Cyberattacks Are Certain; Cybersecurity Business Is Not

(Bloomberg Gadfly) -- It’s now clear that cyberattacks are a fact of life for corporations and governments. What’s less clear are the winners and losers among companies focused on stopping the digital break-ins. 

News about the WannaCry digital extortion attack that crippled hundreds of thousands computers worldwide caused predictable stock market euphoria on Monday. As tends to happen when there is a highly public cyberattack, share prices of cybersecurity technology specialists such as Palo Alto Networks, Proofpoint and Fortinet climbed. 

Cyberattacks Are Certain; Cybersecurity Business Is Not

Many prominent digital attacks -- such as those on Target, J.P. Morgan Chase and Sony’s movie studio -- lift hopes of ringing cash registers at tech companies that make money from companies’ fear they’ll be the next victim. But even as computer attacks become more prevalent and damaging, they haven’t been a universal triumph for the cybersecurity industry.

It is true that corporate executives, boards of directors and governments are taking digital threats seriously . Research firm IDC expects spending on information-technology security to increase 8.7 percent each year through 2020 to nearly $105 billion, nearly three times the forecasted growth rate of all corporate and government technology spending. In a recent Morgan Stanley survey of big company information technology executives, digital security software was cited as the top 2017 spending priority by the second-highest number of respondents, trailing cloud computing technology. 

But there are no sure bets in the cyber world. Securing companies from computer intrusions is growing more competitive. A glut of options from from old-guard tech companies such as Cisco and from money-rich Silicon Valley startups is making it harder for all cybersecurity technology to stand out to prospective customers. The industry didn't do itself any favors, either. It has grown difficult to tell which companies are selling effective security safeguards and which ones are overpromising.
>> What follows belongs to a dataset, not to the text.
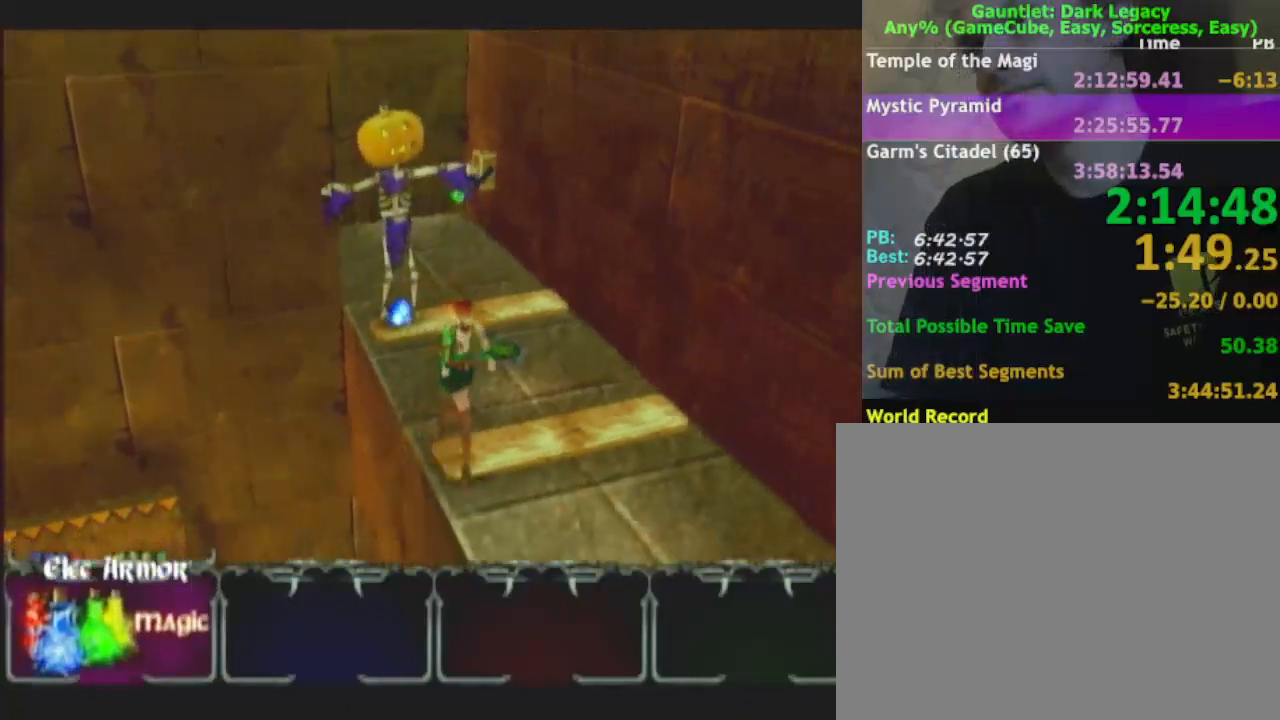
{"buttons": [], "left_stick": "down-right", "right_stick": "center", "button_events": []}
As a result, valuations of many onetime cybersecurity highfliers have come back from the stratosphere as investors started to rethink their indiscriminate bets. The First Trust Nasdaq cybersecurity ETF, composed of companies such as Cisco, Palo Alto Networks and Check Point Software, has underperformed the S&P 500 stock index. The security ETF has risen 11 percent since its inception two years ago while the S&P 500 has climbed 15 percent over the same period.
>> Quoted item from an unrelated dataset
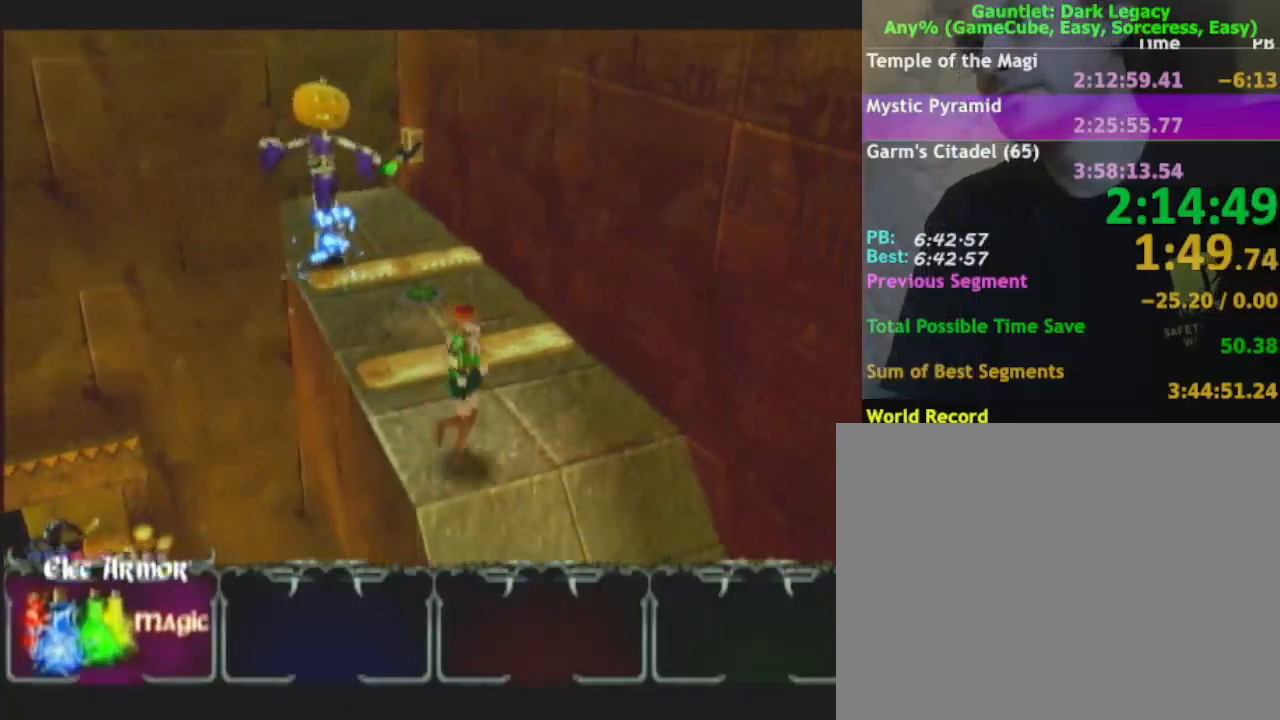
{"buttons": [], "left_stick": "down-right", "right_stick": "center", "button_events": []}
Cyberattacks Are Certain; Cybersecurity Business Is Not

It's understandable for fretful companies to hunt for technology silver bullets to protect themselves from digital bad guys. But companies' fear of hackers doesn't erase the insecurity for the cybersecurity business.
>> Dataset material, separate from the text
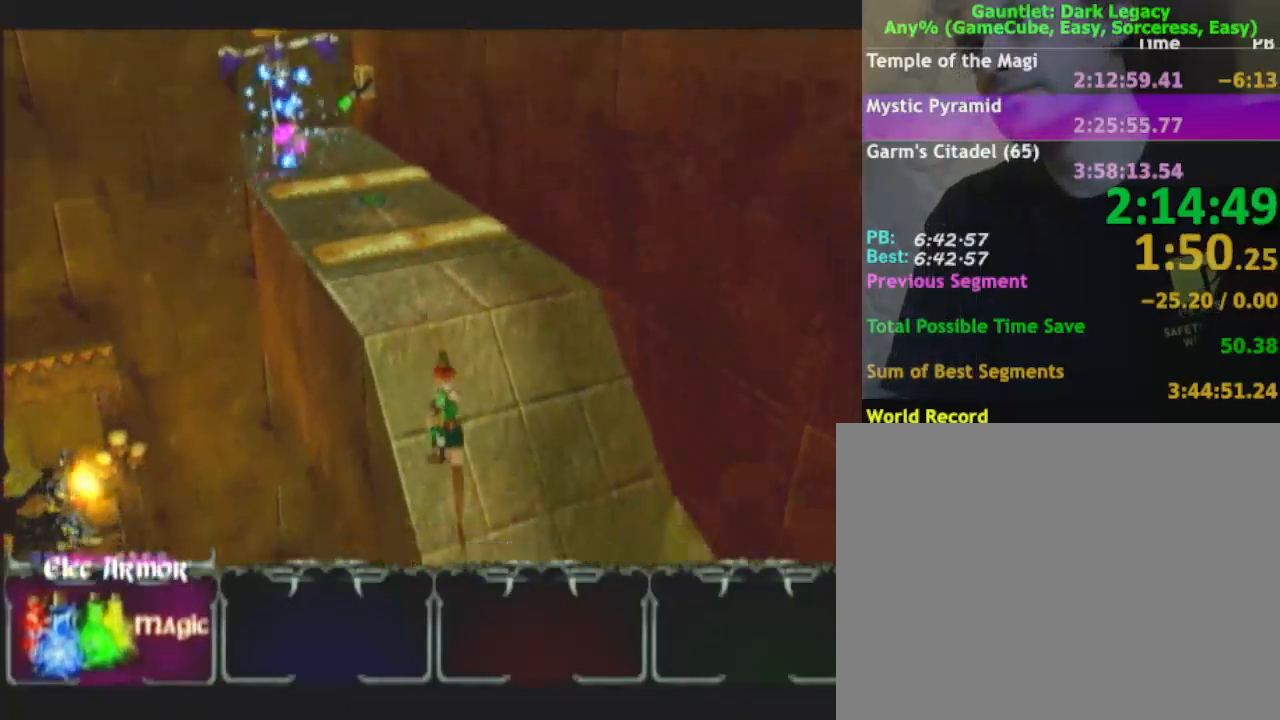
{"buttons": [], "left_stick": "down", "right_stick": "center", "button_events": []}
This column does not necessarily reflect the opinion of Bloomberg LP and its owners.

Shira Ovide is a Bloomberg Gadfly columnist covering technology. She previously was a reporter for the Wall Street Journal.

  1. Fortinet is also likely getting a lift from the disclosure of a new investor, activist firm Starboard.

  2. It's worth noting that some companies didn't take digital security seriously enough to patch known vulnerabilities in Windows software, which opened the door to the WannaCry ransomware.